YOUR TASK
Can you copy the listing below, substituting "Source text" for each occurrence of "Source code" and leaving everything else as it is?

Plain-text document sources
================================

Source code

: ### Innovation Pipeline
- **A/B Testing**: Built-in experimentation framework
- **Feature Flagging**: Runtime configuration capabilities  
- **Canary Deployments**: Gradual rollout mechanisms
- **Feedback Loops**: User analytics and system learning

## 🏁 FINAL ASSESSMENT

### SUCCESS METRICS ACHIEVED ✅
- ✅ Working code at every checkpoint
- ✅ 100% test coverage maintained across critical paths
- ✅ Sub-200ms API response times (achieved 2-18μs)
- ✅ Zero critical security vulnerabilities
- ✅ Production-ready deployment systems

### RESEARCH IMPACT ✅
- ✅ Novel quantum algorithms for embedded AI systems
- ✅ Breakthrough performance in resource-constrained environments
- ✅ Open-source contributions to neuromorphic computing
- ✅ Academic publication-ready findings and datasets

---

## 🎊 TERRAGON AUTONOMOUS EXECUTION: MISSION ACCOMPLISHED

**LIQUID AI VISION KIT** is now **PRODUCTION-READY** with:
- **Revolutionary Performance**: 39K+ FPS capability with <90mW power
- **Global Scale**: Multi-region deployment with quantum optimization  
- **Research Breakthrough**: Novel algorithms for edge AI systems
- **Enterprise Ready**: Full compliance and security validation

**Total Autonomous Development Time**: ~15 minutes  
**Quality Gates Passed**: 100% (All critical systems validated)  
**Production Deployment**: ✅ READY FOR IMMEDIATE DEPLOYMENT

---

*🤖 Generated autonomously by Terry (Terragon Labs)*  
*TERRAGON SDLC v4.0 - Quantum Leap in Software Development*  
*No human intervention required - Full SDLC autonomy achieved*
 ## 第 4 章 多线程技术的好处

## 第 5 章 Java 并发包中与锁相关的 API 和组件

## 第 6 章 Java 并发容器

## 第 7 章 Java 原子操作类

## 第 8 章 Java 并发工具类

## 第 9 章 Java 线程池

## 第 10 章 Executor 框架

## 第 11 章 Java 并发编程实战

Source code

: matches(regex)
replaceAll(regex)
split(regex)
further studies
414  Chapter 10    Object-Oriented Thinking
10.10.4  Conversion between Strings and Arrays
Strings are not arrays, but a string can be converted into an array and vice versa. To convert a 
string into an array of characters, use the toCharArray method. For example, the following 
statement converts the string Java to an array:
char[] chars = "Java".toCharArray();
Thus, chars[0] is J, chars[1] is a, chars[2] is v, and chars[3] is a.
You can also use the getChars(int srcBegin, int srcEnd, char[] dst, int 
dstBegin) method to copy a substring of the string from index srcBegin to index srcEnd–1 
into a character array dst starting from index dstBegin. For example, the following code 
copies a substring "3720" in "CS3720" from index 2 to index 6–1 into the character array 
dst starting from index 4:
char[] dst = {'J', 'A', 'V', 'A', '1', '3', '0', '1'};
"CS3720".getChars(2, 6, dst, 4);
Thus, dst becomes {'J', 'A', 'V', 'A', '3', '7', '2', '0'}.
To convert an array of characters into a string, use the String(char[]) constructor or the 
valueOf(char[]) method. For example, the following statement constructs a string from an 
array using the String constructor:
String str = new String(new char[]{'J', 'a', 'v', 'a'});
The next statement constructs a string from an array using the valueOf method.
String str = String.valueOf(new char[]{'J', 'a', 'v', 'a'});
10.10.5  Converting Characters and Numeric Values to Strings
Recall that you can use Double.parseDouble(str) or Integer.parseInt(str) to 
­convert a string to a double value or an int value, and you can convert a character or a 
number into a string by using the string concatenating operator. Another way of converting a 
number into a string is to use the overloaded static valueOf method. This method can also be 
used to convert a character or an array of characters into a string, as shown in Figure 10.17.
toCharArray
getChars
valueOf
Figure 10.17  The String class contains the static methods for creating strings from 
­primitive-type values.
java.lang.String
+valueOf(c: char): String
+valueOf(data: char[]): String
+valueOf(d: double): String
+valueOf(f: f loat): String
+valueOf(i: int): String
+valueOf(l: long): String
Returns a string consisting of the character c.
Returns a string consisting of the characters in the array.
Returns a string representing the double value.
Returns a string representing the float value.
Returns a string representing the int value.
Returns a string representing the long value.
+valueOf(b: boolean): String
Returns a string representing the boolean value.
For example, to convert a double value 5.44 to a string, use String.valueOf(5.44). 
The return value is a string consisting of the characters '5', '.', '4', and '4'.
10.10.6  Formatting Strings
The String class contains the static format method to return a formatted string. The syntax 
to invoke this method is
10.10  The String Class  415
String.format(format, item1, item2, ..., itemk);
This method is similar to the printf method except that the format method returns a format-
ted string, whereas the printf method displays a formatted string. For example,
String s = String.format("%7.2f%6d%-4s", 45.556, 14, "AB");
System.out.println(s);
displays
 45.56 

================================

SOLUTION TO THIS EXERCISE
Source text

: ### Innovation Pipeline
- **A/B Testing**: Built-in experimentation framework
- **Feature Flagging**: Runtime configuration capabilities  
- **Canary Deployments**: Gradual rollout mechanisms
- **Feedback Loops**: User analytics and system learning

## 🏁 FINAL ASSESSMENT

### SUCCESS METRICS ACHIEVED ✅
- ✅ Working code at every checkpoint
- ✅ 100% test coverage maintained across critical paths
- ✅ Sub-200ms API response times (achieved 2-18μs)
- ✅ Zero critical security vulnerabilities
- ✅ Production-ready deployment systems

### RESEARCH IMPACT ✅
- ✅ Novel quantum algorithms for embedded AI systems
- ✅ Breakthrough performance in resource-constrained environments
- ✅ Open-source contributions to neuromorphic computing
- ✅ Academic publication-ready findings and datasets

---

## 🎊 TERRAGON AUTONOMOUS EXECUTION: MISSION ACCOMPLISHED

**LIQUID AI VISION KIT** is now **PRODUCTION-READY** with:
- **Revolutionary Performance**: 39K+ FPS capability with <90mW power
- **Global Scale**: Multi-region deployment with quantum optimization  
- **Research Breakthrough**: Novel algorithms for edge AI systems
- **Enterprise Ready**: Full compliance and security validation

**Total Autonomous Development Time**: ~15 minutes  
**Quality Gates Passed**: 100% (All critical systems validated)  
**Production Deployment**: ✅ READY FOR IMMEDIATE DEPLOYMENT

---

*🤖 Generated autonomously by Terry (Terragon Labs)*  
*TERRAGON SDLC v4.0 - Quantum Leap in Software Development*  
*No human intervention required - Full SDLC autonomy achieved*
 ## 第 4 章 多线程技术的好处

## 第 5 章 Java 并发包中与锁相关的 API 和组件

## 第 6 章 Java 并发容器

## 第 7 章 Java 原子操作类

## 第 8 章 Java 并发工具类

## 第 9 章 Java 线程池

## 第 10 章 Executor 框架

## 第 11 章 Java 并发编程实战

Source text

: matches(regex)
replaceAll(regex)
split(regex)
further studies
414  Chapter 10    Object-Oriented Thinking
10.10.4  Conversion between Strings and Arrays
Strings are not arrays, but a string can be converted into an array and vice versa. To convert a 
string into an array of characters, use the toCharArray method. For example, the following 
statement converts the string Java to an array:
char[] chars = "Java".toCharArray();
Thus, chars[0] is J, chars[1] is a, chars[2] is v, and chars[3] is a.
You can also use the getChars(int srcBegin, int srcEnd, char[] dst, int 
dstBegin) method to copy a substring of the string from index srcBegin to index srcEnd–1 
into a character array dst starting from index dstBegin. For example, the following code 
copies a substring "3720" in "CS3720" from index 2 to index 6–1 into the character array 
dst starting from index 4:
char[] dst = {'J', 'A', 'V', 'A', '1', '3', '0', '1'};
"CS3720".getChars(2, 6, dst, 4);
Thus, dst becomes {'J', 'A', 'V', 'A', '3', '7', '2', '0'}.
To convert an array of characters into a string, use the String(char[]) constructor or the 
valueOf(char[]) method. For example, the following statement constructs a string from an 
array using the String constructor:
String str = new String(new char[]{'J', 'a', 'v', 'a'});
The next statement constructs a string from an array using the valueOf method.
String str = String.valueOf(new char[]{'J', 'a', 'v', 'a'});
10.10.5  Converting Characters and Numeric Values to Strings
Recall that you can use Double.parseDouble(str) or Integer.parseInt(str) to 
­convert a string to a double value or an int value, and you can convert a character or a 
number into a string by using the string concatenating operator. Another way of converting a 
number into a string is to use the overloaded static valueOf method. This method can also be 
used to convert a character or an array of characters into a string, as shown in Figure 10.17.
toCharArray
getChars
valueOf
Figure 10.17  The String class contains the static methods for creating strings from 
­primitive-type values.
java.lang.String
+valueOf(c: char): String
+valueOf(data: char[]): String
+valueOf(d: double): String
+valueOf(f: f loat): String
+valueOf(i: int): String
+valueOf(l: long): String
Returns a string consisting of the character c.
Returns a string consisting of the characters in the array.
Returns a string representing the double value.
Returns a string representing the float value.
Returns a string representing the int value.
Returns a string representing the long value.
+valueOf(b: boolean): String
Returns a string representing the boolean value.
For example, to convert a double value 5.44 to a string, use String.valueOf(5.44). 
The return value is a string consisting of the characters '5', '.', '4', and '4'.
10.10.6  Formatting Strings
The String class contains the static format method to return a formatted string. The syntax 
to invoke this method is
10.10  The String Class  415
String.format(format, item1, item2, ..., itemk);
This method is similar to the printf method except that the format method returns a format-
ted string, whereas the printf method displays a formatted string. For example,
String s = String.format("%7.2f%6d%-4s", 45.556, 14, "AB");
System.out.println(s);
displays
 45.56 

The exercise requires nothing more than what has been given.